Adyanti menganggap akun anaknya sebagai ruang menyimpan memori yang suatu hari bisa dikenang bersama. Meski demikian, rasa khawatir tetap ada.

"Ada kekhawatiran pasti ya. Untungnya sejauh ini masih berjalan baik-baik saja.

Akunnya cuma aku yang pegang dan masih pakai data orang tua semua," ujarnya.

Karena itu, dia menetapkan sejumlah batasan.

Pengikut akun dipilih satu per satu, akun mencurigakan langsung diblokir, dan dia tidak pernah mengunggah informasi yang bisa mengungkap rutinitas anak seperti jam sekolah, jadwal les, atau lokasi yang dikunjungi secara langsung.

Bahkan, Adyanti sudah memikirkan masa depan akun tersebut. Menurutnya, ketika Bintang sudah cukup dewasa, seluruh kendali akun akan diserahkan kepada sang anak.

"Kalau nanti dia mau lanjut, ya silakan. Tapi kalau maunya ditutup, ya akan aku tutup.

Senyamannya anak saja," ujarnya.

Berbeda dengan Adyanti, Riska Rahman memilih jalan yang nyaris berlawanan. Selama ini, dia hampir tidak pernah memperlihatkan wajah anaknya di media sosial.

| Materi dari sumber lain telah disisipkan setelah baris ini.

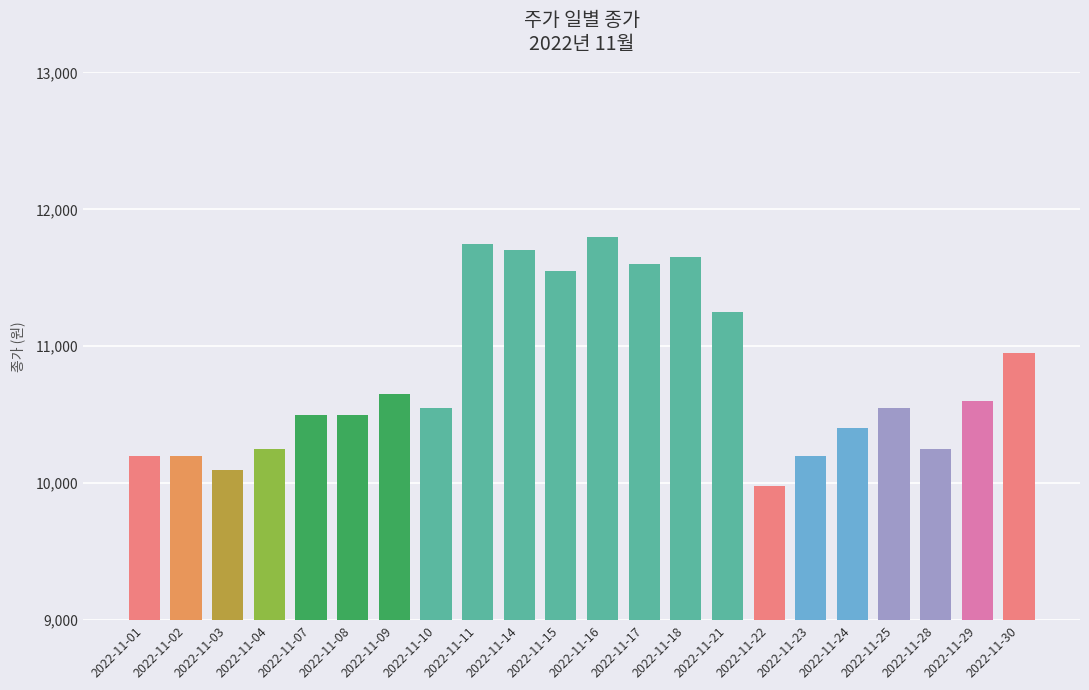

What is the difference between the maximum and minimum values?

1820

Keputusan itu diambil karena ia merasa risiko yang mengintai jauh lebih besar dibanding manfaatnya.

"Kami sadar kalau share wajah dan data anak di media sosial kemungkinan besar bisa disalahgunakan orang lain.

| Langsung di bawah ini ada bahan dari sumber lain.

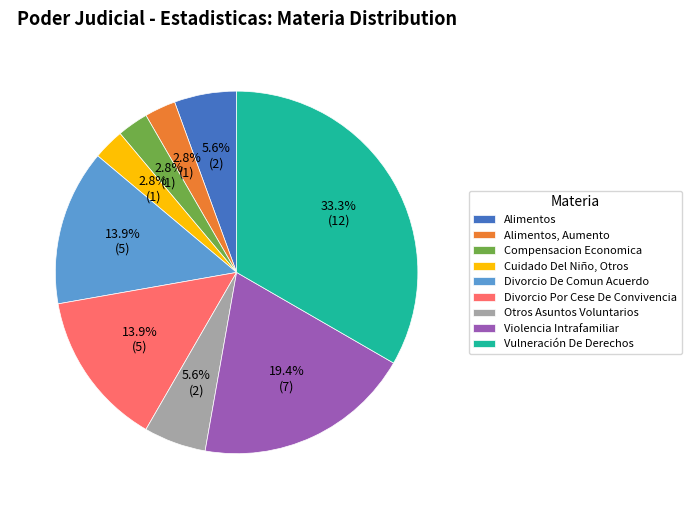

Does Alimentos represent more than half of the total?

No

Bisa hal sederhana seperti dipakai jadi foto profil atau stiker, sampai kejahatan siber," kata Riska.

Selain persoalan privasi, dia juga memiliki alasan religius. Menurutnya, tidak semua kebahagiaan harus diumumkan kepada publik.

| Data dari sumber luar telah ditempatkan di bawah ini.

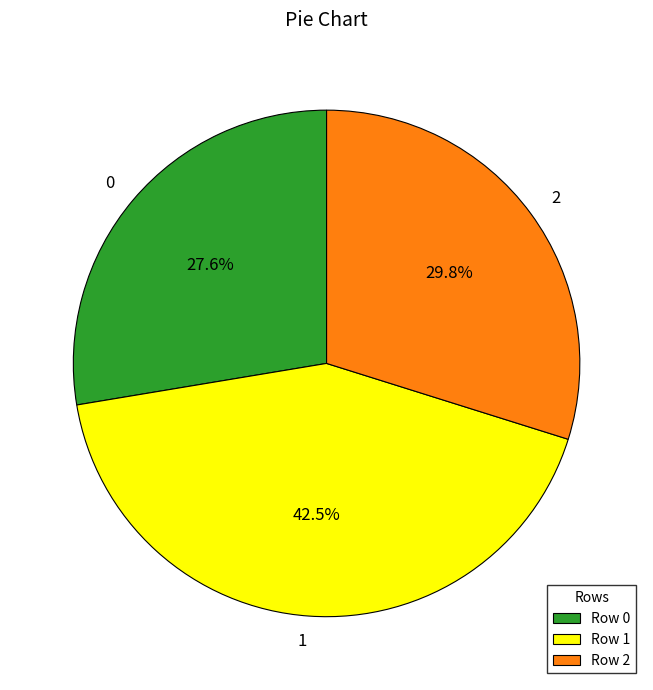

Approximately how many times larger is the value at 0 compared to 1?

0.6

"Karena kami melihat lebih banyak mudaratnya, lebih baik jadi memori pribadi saja atau dibagikan ke keluarga terdekat," ujarnya.

Kalaupun harus mengunggah foto keluarga, Riska punya aturan sendiri. Wajah anak diambil dari belakang, dari samping, atau ditutupi emoji.

Bahkan kepada teman-teman dekat, dia meminta agar wajah anaknya ikut disamarkan jika foto tersebut hendak dipublikasikan.